Activity | Give every line of text in the listing below as a JSON list of strings, one string per line, omitting blank lines and leaving the pictures out.

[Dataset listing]
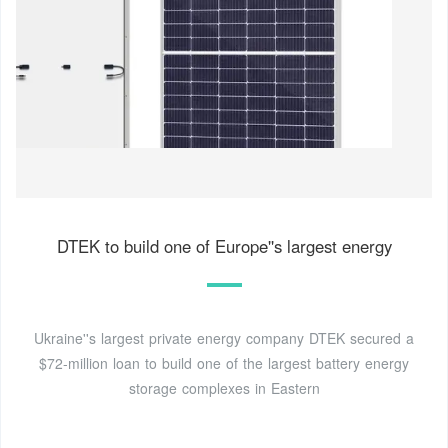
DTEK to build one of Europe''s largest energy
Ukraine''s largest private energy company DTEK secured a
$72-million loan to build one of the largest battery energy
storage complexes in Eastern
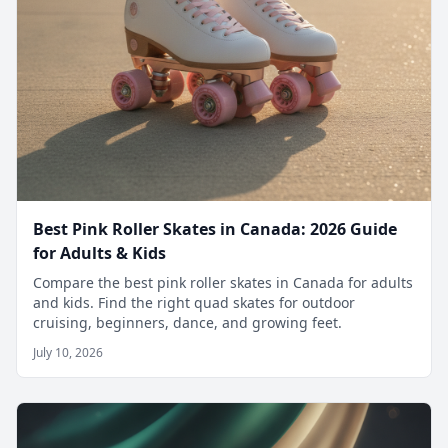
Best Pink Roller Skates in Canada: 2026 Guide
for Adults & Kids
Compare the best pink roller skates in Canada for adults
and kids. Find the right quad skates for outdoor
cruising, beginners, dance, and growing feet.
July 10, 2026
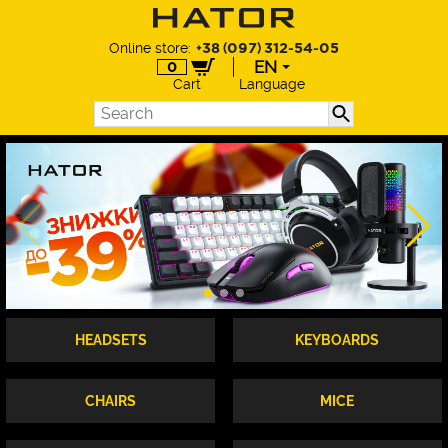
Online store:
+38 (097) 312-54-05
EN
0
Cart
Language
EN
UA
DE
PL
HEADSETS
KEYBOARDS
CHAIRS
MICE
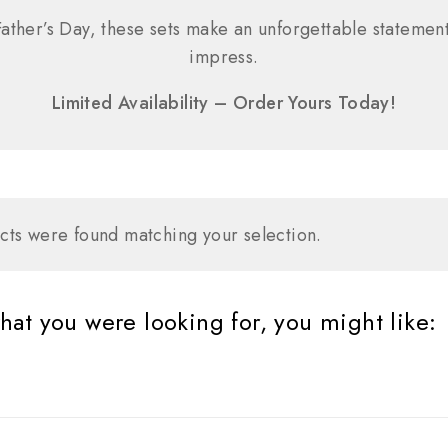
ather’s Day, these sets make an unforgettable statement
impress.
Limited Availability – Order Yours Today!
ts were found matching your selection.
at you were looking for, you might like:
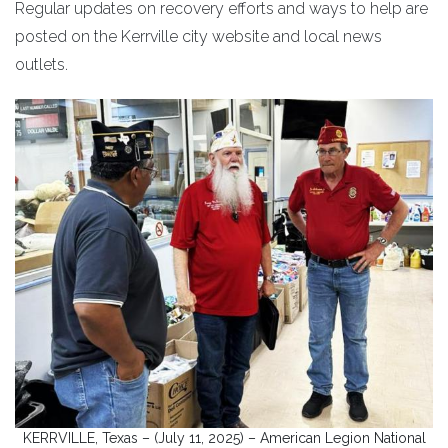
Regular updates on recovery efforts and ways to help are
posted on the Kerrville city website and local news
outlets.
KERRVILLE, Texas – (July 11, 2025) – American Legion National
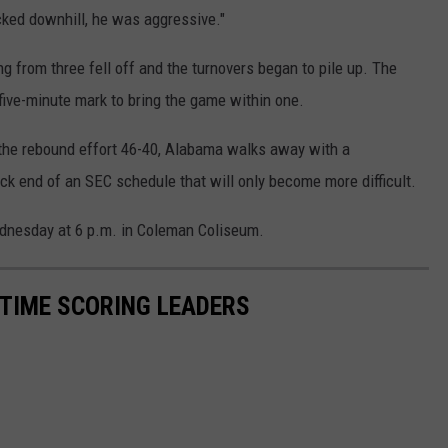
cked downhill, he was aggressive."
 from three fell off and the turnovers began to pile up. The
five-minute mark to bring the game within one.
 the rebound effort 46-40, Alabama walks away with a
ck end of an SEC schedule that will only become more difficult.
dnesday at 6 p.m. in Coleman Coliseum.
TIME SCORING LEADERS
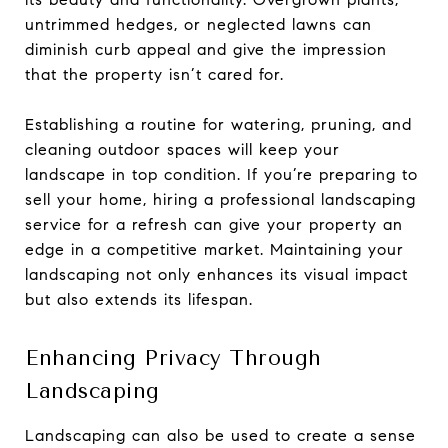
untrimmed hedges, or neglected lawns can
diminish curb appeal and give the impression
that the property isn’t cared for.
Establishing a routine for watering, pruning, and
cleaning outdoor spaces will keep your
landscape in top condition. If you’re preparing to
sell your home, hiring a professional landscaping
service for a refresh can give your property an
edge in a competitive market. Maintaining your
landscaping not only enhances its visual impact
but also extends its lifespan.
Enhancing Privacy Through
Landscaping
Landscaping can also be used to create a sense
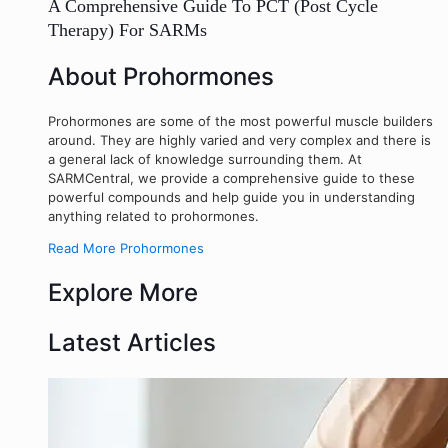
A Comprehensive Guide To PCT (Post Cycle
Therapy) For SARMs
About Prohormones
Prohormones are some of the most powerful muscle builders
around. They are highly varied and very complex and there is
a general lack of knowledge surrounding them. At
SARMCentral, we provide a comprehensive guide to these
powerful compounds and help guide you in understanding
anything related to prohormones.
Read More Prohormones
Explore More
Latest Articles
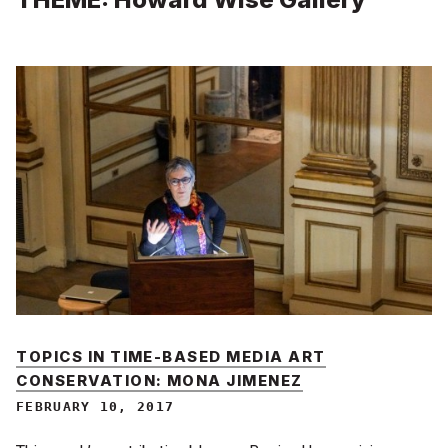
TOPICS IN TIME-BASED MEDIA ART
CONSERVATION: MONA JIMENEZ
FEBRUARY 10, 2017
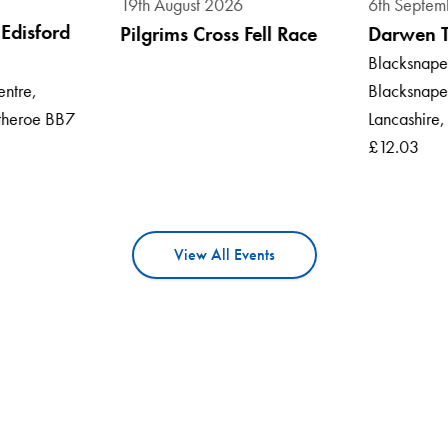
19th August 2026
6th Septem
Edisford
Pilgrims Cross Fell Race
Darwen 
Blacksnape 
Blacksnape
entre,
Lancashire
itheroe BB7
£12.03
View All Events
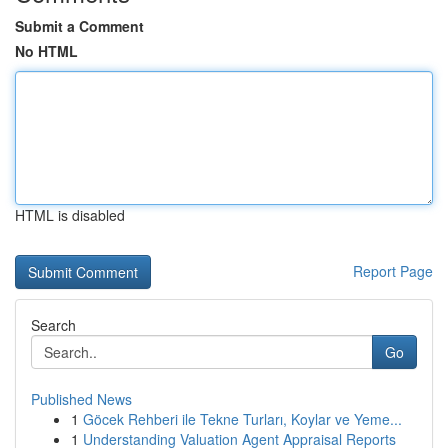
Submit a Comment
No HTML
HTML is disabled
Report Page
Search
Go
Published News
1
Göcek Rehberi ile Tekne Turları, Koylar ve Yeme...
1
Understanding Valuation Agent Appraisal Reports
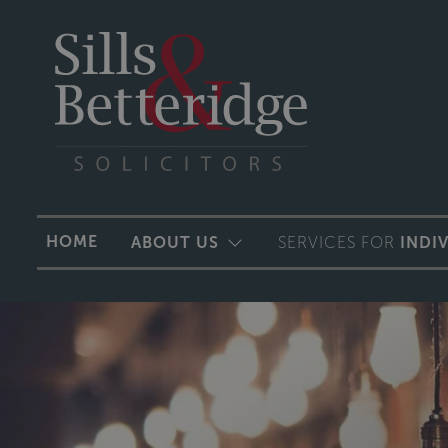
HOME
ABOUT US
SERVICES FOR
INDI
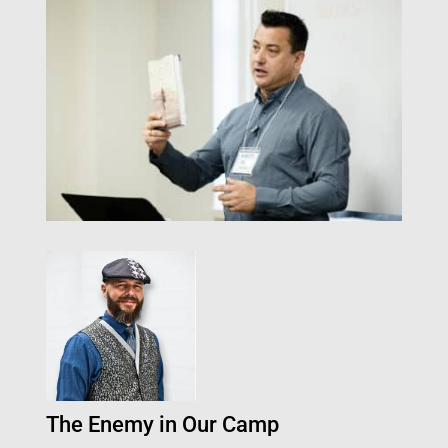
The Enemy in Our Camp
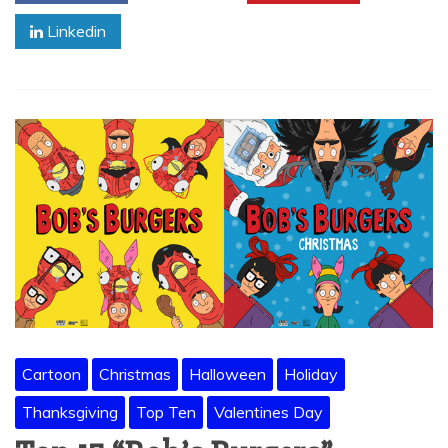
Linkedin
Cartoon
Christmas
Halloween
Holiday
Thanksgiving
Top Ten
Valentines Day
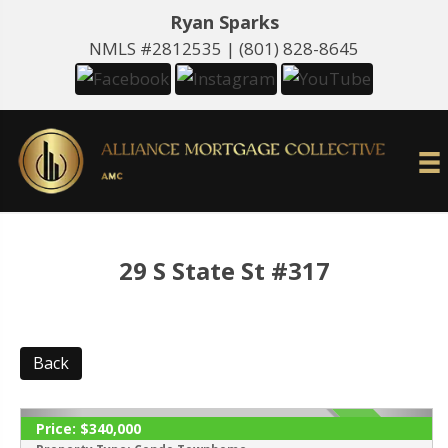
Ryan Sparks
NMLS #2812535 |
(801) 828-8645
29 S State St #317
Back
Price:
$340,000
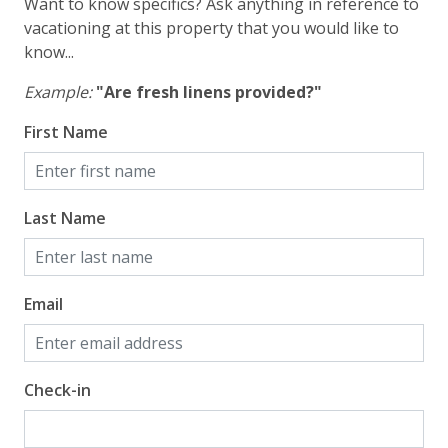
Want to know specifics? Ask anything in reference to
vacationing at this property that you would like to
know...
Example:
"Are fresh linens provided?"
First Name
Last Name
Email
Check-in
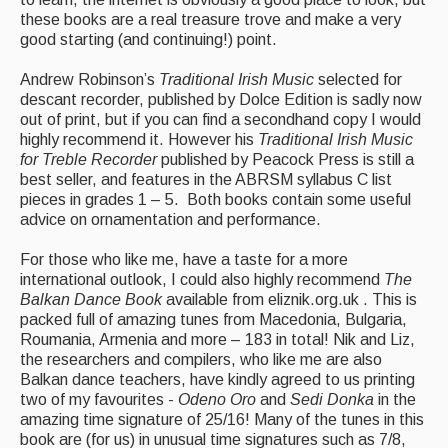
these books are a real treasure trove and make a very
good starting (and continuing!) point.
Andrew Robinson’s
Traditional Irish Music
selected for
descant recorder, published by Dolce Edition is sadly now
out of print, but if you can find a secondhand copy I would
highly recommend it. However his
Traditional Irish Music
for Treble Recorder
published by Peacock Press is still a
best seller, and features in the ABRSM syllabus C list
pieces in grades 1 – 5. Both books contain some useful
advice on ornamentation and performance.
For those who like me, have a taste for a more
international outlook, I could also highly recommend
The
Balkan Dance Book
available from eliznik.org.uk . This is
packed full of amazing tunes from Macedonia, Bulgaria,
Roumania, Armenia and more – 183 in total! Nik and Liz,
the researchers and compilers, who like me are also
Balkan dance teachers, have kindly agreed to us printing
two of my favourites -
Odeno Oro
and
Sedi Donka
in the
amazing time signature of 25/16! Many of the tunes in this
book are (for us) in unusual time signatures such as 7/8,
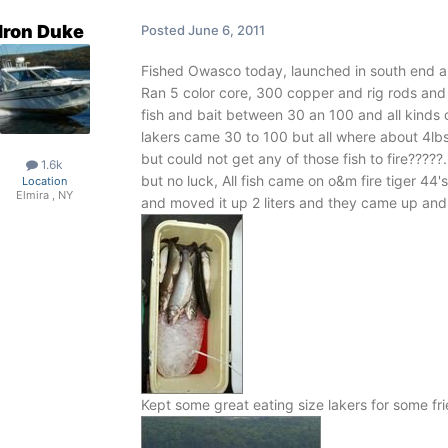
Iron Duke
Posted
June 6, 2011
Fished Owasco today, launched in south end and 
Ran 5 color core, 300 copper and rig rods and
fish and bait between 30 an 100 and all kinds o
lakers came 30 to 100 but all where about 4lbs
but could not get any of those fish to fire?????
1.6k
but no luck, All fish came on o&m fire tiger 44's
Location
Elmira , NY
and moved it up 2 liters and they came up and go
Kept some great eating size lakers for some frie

Result for this exercise |
[
  "DTEK to build one of Europe''s largest energy",
  "Ukraine''s largest private energy company DTEK secured a",
  "$72-million loan to build one of the largest battery energy",
  "storage complexes in Eastern",
  "Best Pink Roller Skates in Canada: 2026 Guide",
  "for Adults & Kids",
  "Compare the best pink roller skates in Canada for adults",
  "and kids. Find the right quad skates for outdoor",
  "cruising, beginners, dance, and growing feet.",
  "July 10, 2026",
  "Online store:",
  "+38 (097) 312-54-05",
  "EN",
  "0",
  "Cart",
  "Language",
  "EN",
  "UA",
  "DE",
  "PL",
  "HEADSETS",
  "KEYBOARDS",
  "CHAIRS",
  "MICE",
  "ather’s Day, these sets make an unforgettable statement",
  "impress.",
  "Limited Availability – Order Yours Today!",
  "ts were found matching your selection.",
  "at you were looking for, you might like:",
  "Regular updates on recovery efforts and ways to help are",
  "posted on the Kerrville city website and local news",
  "outlets.",
  "KERRVILLE, Texas – (July 11, 2025) – American Legion National",
  "cked downhill, he was aggressive.\"",
  " from three fell off and the turnovers began to pile up. The",
  "five-minute mark to bring the game within one.",
  " the rebound effort 46-40, Alabama walks away with a",
  "ck end of an SEC schedule that will only become more difficult.",
  "dnesday at 6 p.m. in Coleman Coliseum.",
  "TIME SCORING LEADERS",
  "untrimmed hedges, or neglected lawns can",
  "diminish curb appeal and give the impression",
  "that the property isn’t cared for.",
  "Establishing a routine for watering, pruning, and",
  "cleaning outdoor spaces will keep your",
  "landscape in top condition. If you’re preparing to",
  "sell your home, hiring a professional landscaping",
  "service for a refresh can give your property an",
  "edge in a competitive market. Maintaining your",
  "landscaping not only enhances its visual impact",
  "but also extends its lifespan.",
  "Enhancing Privacy Through",
  "Landscaping",
  "Landscaping can also be used to create a sense",
  "A Comprehensive Guide To PCT (Post Cycle",
  "Therapy) For SARMs",
  "About Prohormones",
  "Prohormones are some of the most powerful muscle builders",
  "around. They are highly varied and very complex and there is",
  "a general lack of knowledge surrounding them. At",
  "SARMCentral, we provide a comprehensive guide to these",
  "powerful compounds and help guide you in understanding",
  "anything related to prohormones.",
  "Read More Prohormones",
  "Explore More",
  "Latest Articles",
  "TOPICS IN TIME-BASED MEDIA ART",
  "CONSERVATION: MONA JIMENEZ",
  "FEBRUARY 10, 2017",
  "19th August 2026",
  "6th Septem",
  "Edisford",
  "Pilgrims Cross Fell Race",
  "Darwen ",
  "Blacksnape ",
  "Blacksnape",
  "entre,",
  "Lancashire",
  "itheroe BB7",
  "£12.03",
  "View All Events",
  "Submit a Comment",
  "No HTML",
  "HTML is disabled",
  "Report Page",
  "Search",
  "Go",
  "Published News",
  "1",
  "Göcek Rehberi ile Tekne Turları, Koylar ve Yeme...",
  "1",
  "Understanding Valuation Agent Appraisal Reports",
  "HOME",
  "ABOUT US",
  "SERVICES FOR",
  "INDI",
  "The Enemy in Our Camp",
  "Linkedin",
  "Cartoon",
  "Christmas",
  "Halloween",
  "Holiday",
  "Thanksgiving",
  "Top Ten",
  "Valentines Day",
  "Ryan Sparks",
  "NMLS #2812535 |",
  "(801) 828-8645",
  "29 S State St #317",
  "Back",
  "Price:",
  "$340,000",
  "Want to know specifics? Ask anything in reference to",
  "vacationing at this property that you would like to",
  "know...",
  "Example:",
  "\"Are fresh linens provided?\"",
  "First Name",
  "Last Name",
  "Email",
  "Check-in",
  "these books are a real treasure trove and make a very",
  "good starting (and continuing!) point.",
  "Andrew Robinson’s",
  "Traditional Irish Music",
  "selected for",
  "descant recorder, published by Dolce Edition is sadly now",
  "out of print, but if you can find a secondhand copy I would",
  "highly recommend it. However his",
  "Traditional Irish Music",
  "for Treble Recorder",
  "published by Peacock Press is still a",
  "best seller, and features in the ABRSM syllabus C list",
  "pieces in grades 1 – 5. Both books contain some useful",
  "advice on ornamentation and performance.",
  "For those who like me, have a taste for a more",
  "international outlook, I could also highly recommend",
  "The",
  "Balkan Dance Book",
  "available from eliznik.org.uk . This is",
  "packed full of amazing tunes from Macedonia, Bulgaria,",
  "Roumania, Armenia and more – 183 in total! Nik and Liz,",
  "the researchers and compilers, who like me are also",
  "Balkan dance teachers, have kindly agreed to us printing",
  "two of my favourites -",
  "Odeno Oro",
  "and",
  "Sedi Donka",
  "in the",
  "amazing time signature of 25/16! Many of the tunes in this",
  "book are (for us) in unusual time signatures such as 7/8,",
  "Iron Duke",
  "Posted",
  "June 6, 2011",
  "Fished Owasco today, launched in south end and ",
  "Ran 5 color core, 300 copper and rig rods and",
  "fish and bait between 30 an 100 and all kinds o",
  "lakers came 30 to 100 but all where about 4lbs",
  "but could not get any of those fish to fire?????",
  "1.6k",
  "but no luck, All fish came on o&m fire tiger 44's",
  "Location",
  "Elmira , NY",
  "and moved it up 2 liters and they came up and go",
  "Kept some great eating size lakers for some frie"
]